Problem to work on
A faithful, picture-free copy of the listing below is required.

Data block
·····
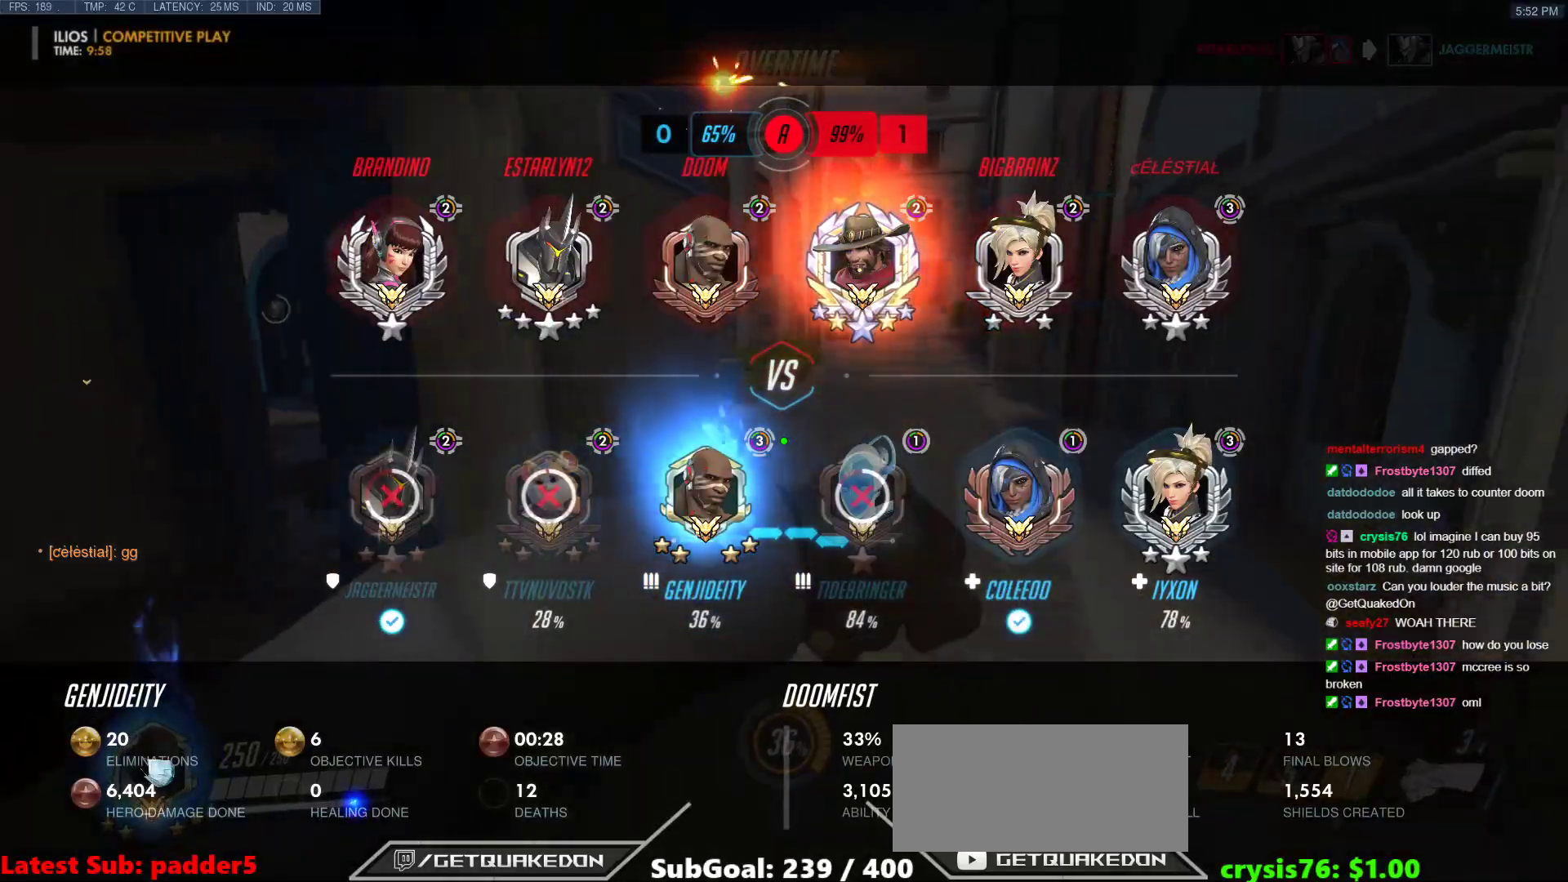
{"keys": ["w"], "mouse": [], "events": [[117, "d", "down"], [450, "d", "up"]]}
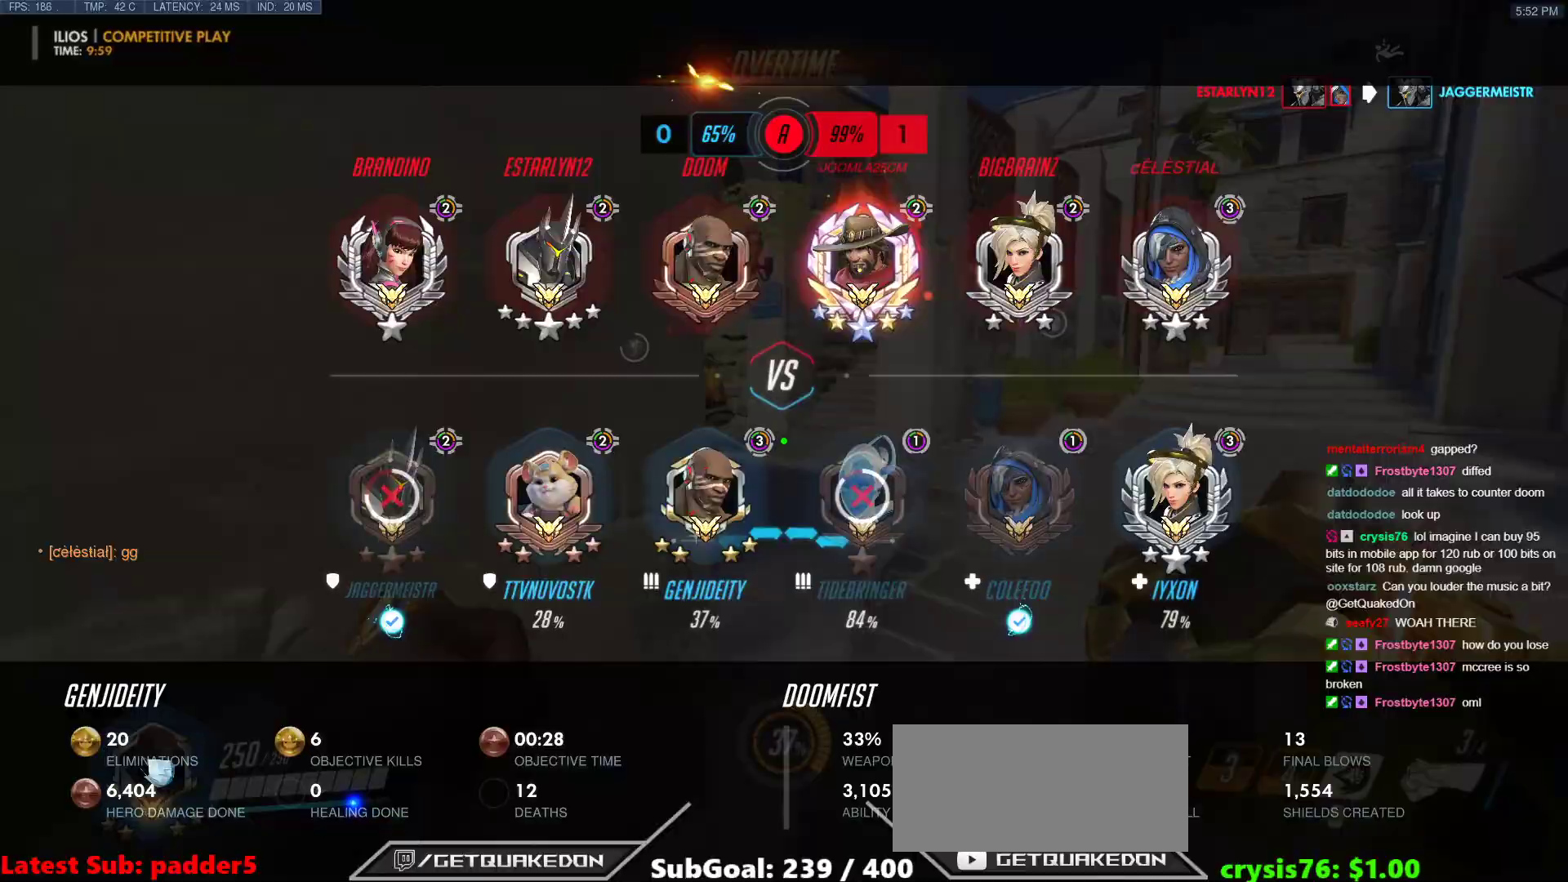
{"keys": ["w"], "mouse": [], "events": [[33, "mouse_right", "down"], [33, "space", "down"], [133, "d", "down"], [233, "space", "up"], [367, "d", "up"], [500, "mouse_right", "up"]]}
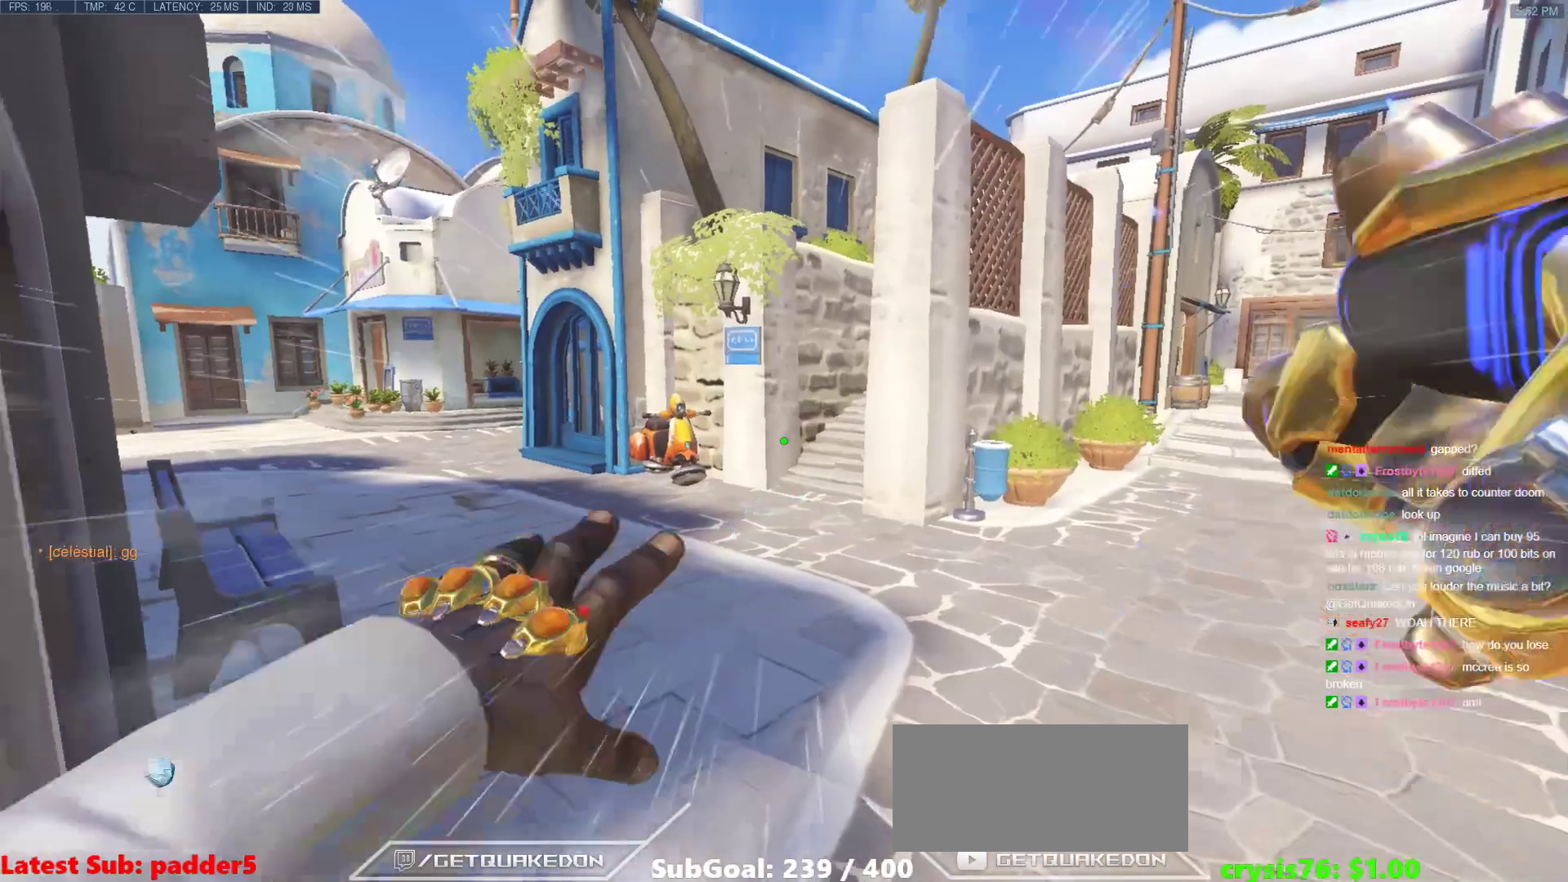
{"keys": ["w"], "mouse": [], "events": [[150, "space", "down"], [250, "space", "up"], [333, "space", "down"], [433, "space", "up"]]}
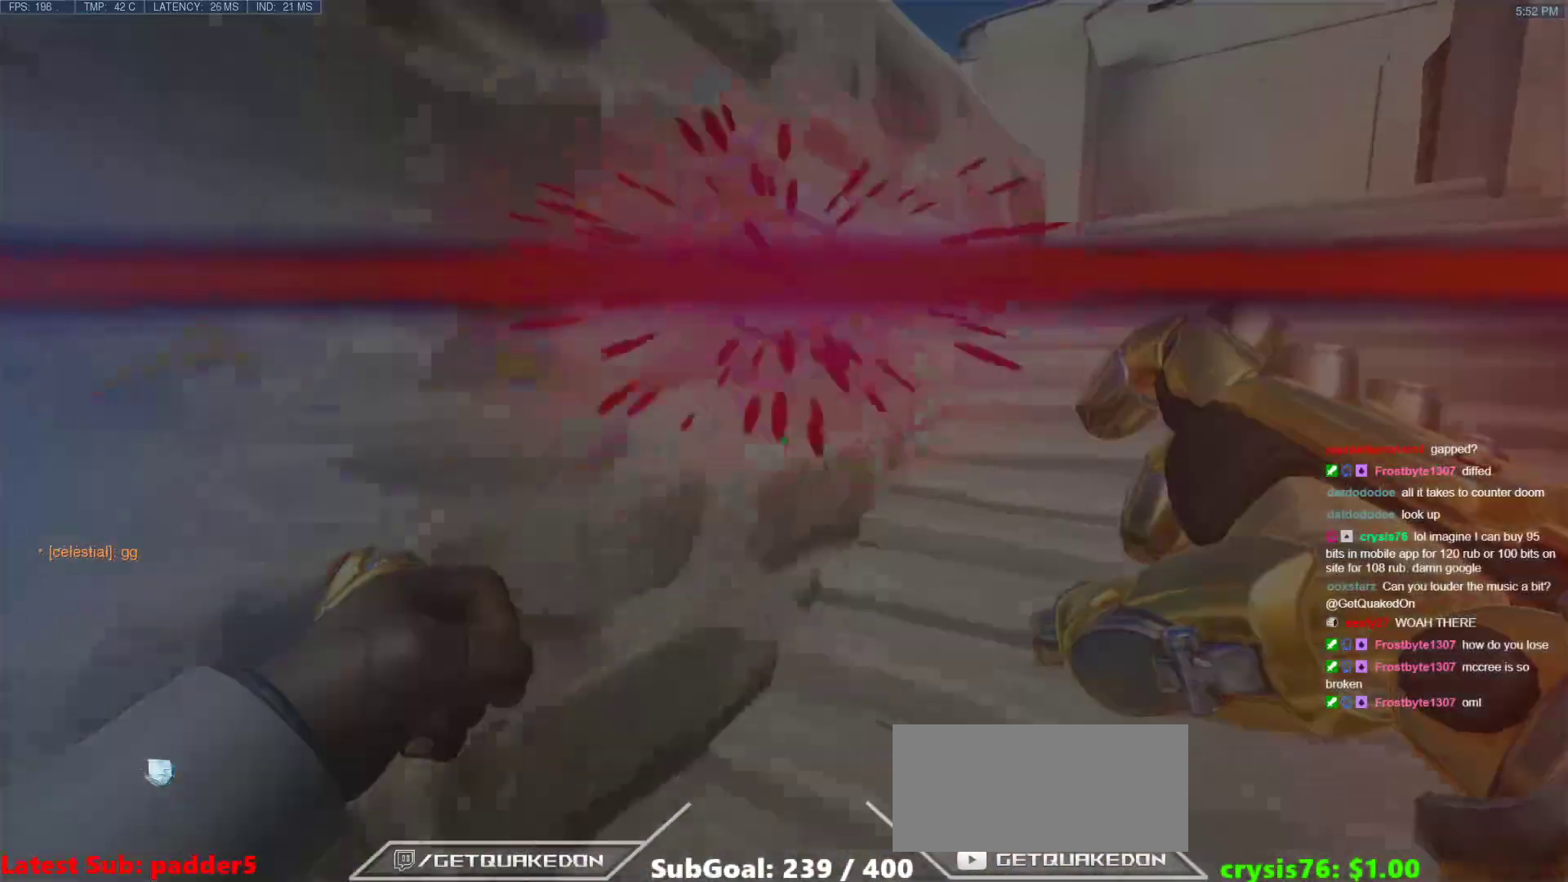
{"keys": ["w"], "mouse": [], "events": [[117, "d", "down"], [117, "mouse_left", "down"], [167, "melee", "down"], [250, "d", "up"], [300, "melee", "up"], [300, "mouse_left", "up"]]}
·····
Result for this exercise
{"keys": ["w"], "mouse": [], "events": [[117, "d", "down"], [450, "d", "up"]]}
{"keys": ["w"], "mouse": [], "events": [[33, "mouse_right", "down"], [33, "space", "down"], [133, "d", "down"], [233, "space", "up"], [367, "d", "up"], [500, "mouse_right", "up"]]}
{"keys": ["w"], "mouse": [], "events": [[150, "space", "down"], [250, "space", "up"], [333, "space", "down"], [433, "space", "up"]]}
{"keys": ["w"], "mouse": [], "events": [[117, "d", "down"], [117, "mouse_left", "down"], [167, "melee", "down"], [250, "d", "up"], [300, "melee", "up"], [300, "mouse_left", "up"]]}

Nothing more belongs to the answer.